START Selected extract
# Lighting question



## cuzmixslimba (Apr 22, 2006)

Hey gang, newbie here. I've had a 29g tank with fake plants and such for a while now, and I'm looking to go live plants. I have some Laterite and a CO2 injection. 

I have a question about the lighting though. I just have the standard hood and 20W flourescent lamp that came with the tank, but I recently received a 17W flourescent lamp that's the same size. Would using these two lamps together be sufficient lighting?


----------



## Sprite42 (Mar 10, 2006)

I am no genius when it comes to lighting, but I believe 2 to 3 watts per gallon is recommended. It will also depend on the type plants you put in and the spectrum of the lamp.


----------



## Damon (Jan 18, 2005)

Its really not enough light to satisfy you but you can grow plants under those conditions.


----------



## cuzmixslimba (Apr 22, 2006)

Simpte said:


> Its really not enough light to satisfy you but you can grow plants under those conditions.


Would you say I can only grow the "very easy" to "easy" category of plants? Would a CO2 injection allow me to grow some harder plants?


----------



## Guest (Apr 23, 2006)

> Would you say I can only grow the "very easy" to "easy" category of plants


Not all easy plants. You can grow low light plants. CO2 wouldn't really help since you would only have ~1.2 watts per gallon. About 2.5wpg and above is what would need CO2.

I have a Coralife Aqualight fixture on my 29g. It has one 65w bulb which gives me ~2.24wpg. I grow medium light plants and some high light plants well. You could use CO2 for that wpg, but its not needed.
END Selected extract
* Your assignment: Can you carry on the aquarium lighting thread from its final sentence?
START Data shown
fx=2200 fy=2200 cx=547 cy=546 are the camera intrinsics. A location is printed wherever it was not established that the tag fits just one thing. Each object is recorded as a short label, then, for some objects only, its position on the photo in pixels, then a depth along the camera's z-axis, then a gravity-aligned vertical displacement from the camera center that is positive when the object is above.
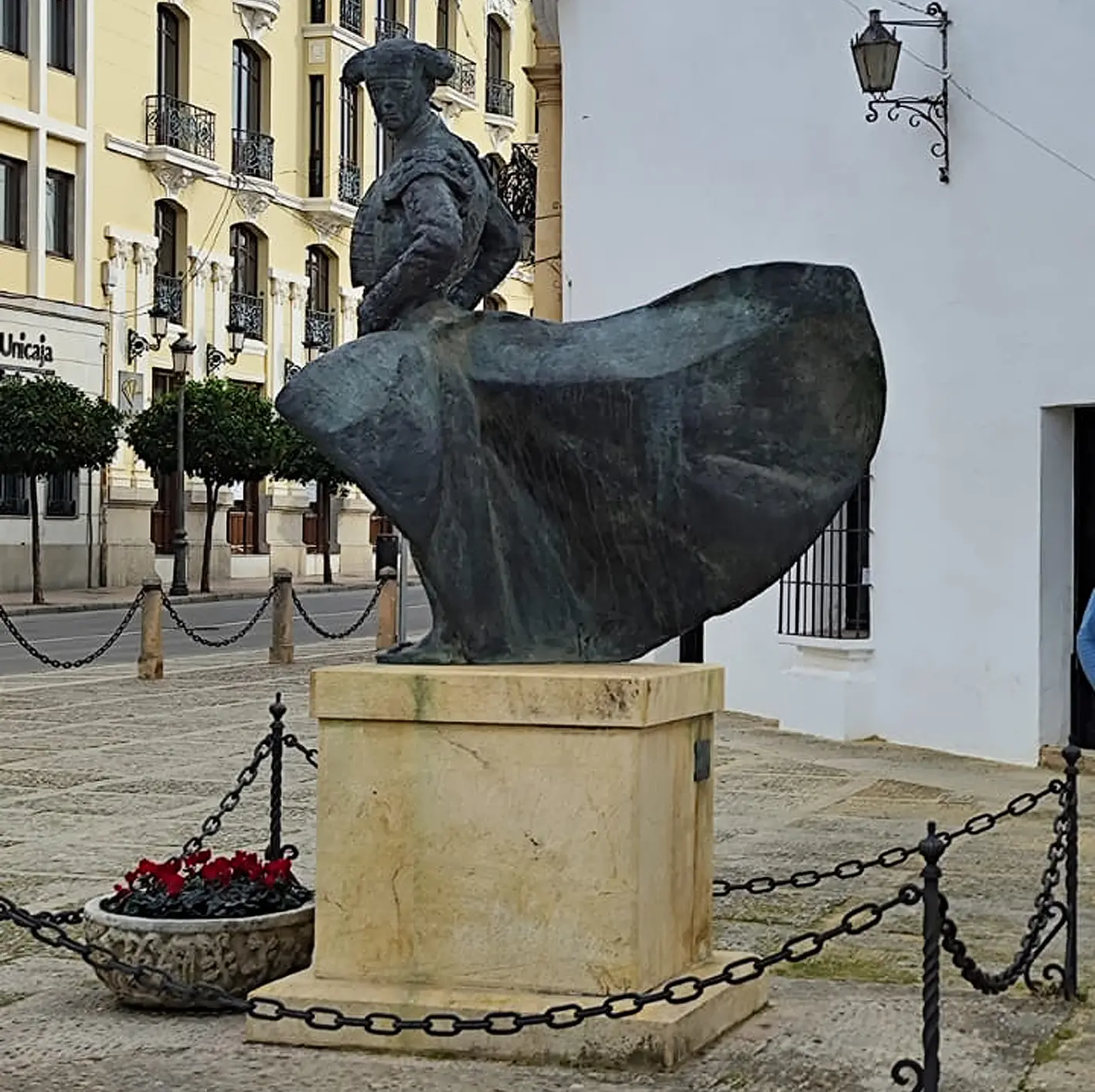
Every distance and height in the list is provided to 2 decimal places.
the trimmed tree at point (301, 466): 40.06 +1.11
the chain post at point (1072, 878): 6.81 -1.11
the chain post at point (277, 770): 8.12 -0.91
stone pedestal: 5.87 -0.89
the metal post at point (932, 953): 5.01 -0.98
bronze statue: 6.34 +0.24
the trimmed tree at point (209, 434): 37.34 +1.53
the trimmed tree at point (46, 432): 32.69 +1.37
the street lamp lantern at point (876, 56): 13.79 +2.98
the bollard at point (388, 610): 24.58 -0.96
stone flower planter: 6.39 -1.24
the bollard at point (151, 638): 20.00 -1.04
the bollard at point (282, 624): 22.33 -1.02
END Data shown
START Data shown
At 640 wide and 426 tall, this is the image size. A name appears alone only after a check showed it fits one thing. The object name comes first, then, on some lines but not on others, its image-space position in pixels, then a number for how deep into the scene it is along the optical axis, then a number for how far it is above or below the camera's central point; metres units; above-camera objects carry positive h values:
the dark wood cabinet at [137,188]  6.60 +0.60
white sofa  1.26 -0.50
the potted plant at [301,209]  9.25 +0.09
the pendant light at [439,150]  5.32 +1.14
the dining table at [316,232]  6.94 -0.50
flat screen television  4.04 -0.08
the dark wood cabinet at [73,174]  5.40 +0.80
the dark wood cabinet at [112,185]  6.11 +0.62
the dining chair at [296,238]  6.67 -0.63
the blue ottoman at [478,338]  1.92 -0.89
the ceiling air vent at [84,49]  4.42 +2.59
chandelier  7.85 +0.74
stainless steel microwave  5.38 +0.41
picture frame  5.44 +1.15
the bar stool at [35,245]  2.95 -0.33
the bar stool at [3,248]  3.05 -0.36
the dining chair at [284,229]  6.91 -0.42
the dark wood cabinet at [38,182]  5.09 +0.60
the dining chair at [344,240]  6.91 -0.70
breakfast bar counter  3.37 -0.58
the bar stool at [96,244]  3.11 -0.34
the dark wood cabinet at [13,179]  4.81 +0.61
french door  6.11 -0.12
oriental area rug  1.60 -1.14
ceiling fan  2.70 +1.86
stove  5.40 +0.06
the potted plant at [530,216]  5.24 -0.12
END Data shown
* The answer:
Some low light plants are java fern, anubias, some cryptocorynes, java moss, and wisteria (it will grow slow in low light). 

Here is a link to the fixture I have: click


----------



## cuzmixslimba (Apr 22, 2006)

JustOneMore20 said:


> Not all easy plants. You can grow low light plants. CO2 wouldn't really help since you would only have ~1.2 watts per gallon. About 2.5wpg and above is what would need CO2.
> 
> I have a Coralife Aqualight fixture on my 29g. It has one 65w bulb which gives me ~2.24wpg. I grow medium light plants and some high light plants well. You could use CO2 for that wpg, but its not needed.
> 
> ...


Thanks for the link, I'll probably end up getting it eventually. Thanks for the help everybody.


----------



## Damon (Jan 18, 2005)

Co2 ALWAYS helps. Not only is it the building block of plantlife, but its also a means to control algae. a Typical 55/65 watt pc fixture will do the trick and can be purchased at a really affordable price nowadays.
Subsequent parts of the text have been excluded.